Salmon hatchery operations started in Puget Sound in the 1890s, which may have altered the coho salmon population structure before the time the historical samples were collected in 1938. However, our study showed changes in population structure and genetic diversity between 1938 and the present, a finding that does not depend on the knowledge of the unaffected population structure. In addition, it was common hatchery practice to release coho salmon as presmolts (fry and fingerlings) before the 1940s. These releases were generally not successful, and it is unlikely that in the presence of healthy wild coho salmon populations, the hatchery-origin fish would have had much influence on the genetic variation (Kelez, 1937; Flagg et al., 1995).

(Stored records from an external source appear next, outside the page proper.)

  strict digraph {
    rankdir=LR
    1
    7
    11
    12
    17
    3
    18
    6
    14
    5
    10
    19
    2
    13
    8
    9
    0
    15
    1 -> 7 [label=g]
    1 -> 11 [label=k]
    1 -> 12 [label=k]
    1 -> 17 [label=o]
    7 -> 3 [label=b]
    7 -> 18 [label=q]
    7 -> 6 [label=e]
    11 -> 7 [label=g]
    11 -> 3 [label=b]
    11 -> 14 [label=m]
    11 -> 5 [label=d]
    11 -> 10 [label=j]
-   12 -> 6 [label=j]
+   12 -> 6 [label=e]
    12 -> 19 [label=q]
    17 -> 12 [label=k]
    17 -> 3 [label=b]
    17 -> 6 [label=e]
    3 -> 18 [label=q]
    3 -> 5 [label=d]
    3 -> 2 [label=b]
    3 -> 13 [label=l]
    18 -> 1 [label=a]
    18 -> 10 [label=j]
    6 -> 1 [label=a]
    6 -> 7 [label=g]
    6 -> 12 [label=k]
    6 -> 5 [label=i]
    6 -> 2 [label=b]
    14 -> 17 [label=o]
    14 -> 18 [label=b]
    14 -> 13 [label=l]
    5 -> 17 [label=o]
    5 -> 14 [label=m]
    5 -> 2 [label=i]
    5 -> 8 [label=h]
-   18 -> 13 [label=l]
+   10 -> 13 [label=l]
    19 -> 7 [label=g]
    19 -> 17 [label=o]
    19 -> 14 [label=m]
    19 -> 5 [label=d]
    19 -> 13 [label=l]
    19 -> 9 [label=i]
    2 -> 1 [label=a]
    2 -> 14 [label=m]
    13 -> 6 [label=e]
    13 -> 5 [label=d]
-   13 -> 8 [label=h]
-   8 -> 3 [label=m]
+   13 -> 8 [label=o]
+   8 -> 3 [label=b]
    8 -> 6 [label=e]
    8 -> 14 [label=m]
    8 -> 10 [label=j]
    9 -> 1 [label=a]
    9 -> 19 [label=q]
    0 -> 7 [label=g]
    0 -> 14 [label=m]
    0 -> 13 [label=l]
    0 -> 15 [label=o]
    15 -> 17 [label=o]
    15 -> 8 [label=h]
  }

The actual ancestries of the modern population could not be determined using the Bayesian assignment tests, although this is not surprising. Even in the absence of transfers, it may be very difficult to assign fish when populations are weakly diverged (Latch et al., 2006). In addition, population structure has changed from a relatively clean isolation-by-distance pattern of gene flow to one in which it is influenced by both natural migration and hatchery-mediated gene flow, which can make ancestry more difficult to resolve. Introductions have occurred from outside the Puget Sound coho salmon ESU, but despite these transfers, all contemporary Puget Sound coho salmon populations examined here are closely related to the historical populations we sampled within the ESU. Thus, there is no strong evidence that a highly differentiated exogenous population has substantially introgressed with, or replaced, the native populations, supporting observations in other systems (Utter, 2001).

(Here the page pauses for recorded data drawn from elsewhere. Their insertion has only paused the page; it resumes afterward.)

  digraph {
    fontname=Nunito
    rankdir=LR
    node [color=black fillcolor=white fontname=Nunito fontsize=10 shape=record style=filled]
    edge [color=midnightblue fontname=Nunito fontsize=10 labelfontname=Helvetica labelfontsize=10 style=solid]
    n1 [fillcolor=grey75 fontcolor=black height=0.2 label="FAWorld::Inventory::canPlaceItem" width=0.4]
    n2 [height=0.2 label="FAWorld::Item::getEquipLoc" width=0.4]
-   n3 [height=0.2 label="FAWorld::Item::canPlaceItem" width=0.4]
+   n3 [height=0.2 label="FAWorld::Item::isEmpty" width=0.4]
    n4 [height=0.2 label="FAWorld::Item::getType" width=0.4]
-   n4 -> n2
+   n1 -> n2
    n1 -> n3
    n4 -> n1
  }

Here, we showed that fine-scale population structure and gene flow have changed within a coho salmon ESU that experienced the release of hundreds of millions of fish over a long time period. This finding adds to a previous study, in which we showed that the numbers of fish transferred and released affected the coho salmon population structure (Eldridge and Naish, 2007). Fisheries propagation as a tool in restoration may become increasingly important (Leber et al., 2004), and interactions with wild populations may be inevitable (Naish et al., 2007). The evolutionary importance of metapopulation structure and gene flow has long been recognized for enabling adaptation through trial and error (Wright, 1932), for providing novel genetic diversity to counteract the effects of inbreeding by genetic drift (Mills and Allendorf, 1996) or for maintaining the long-term viability of the species in the face of environmental change (Hilborn et al., 2003). Conservation management plans should recognize the potential effects of culture on gene flow and the fine-scale structure of the target species, and recovery approaches should use fish from the target population as much as possible.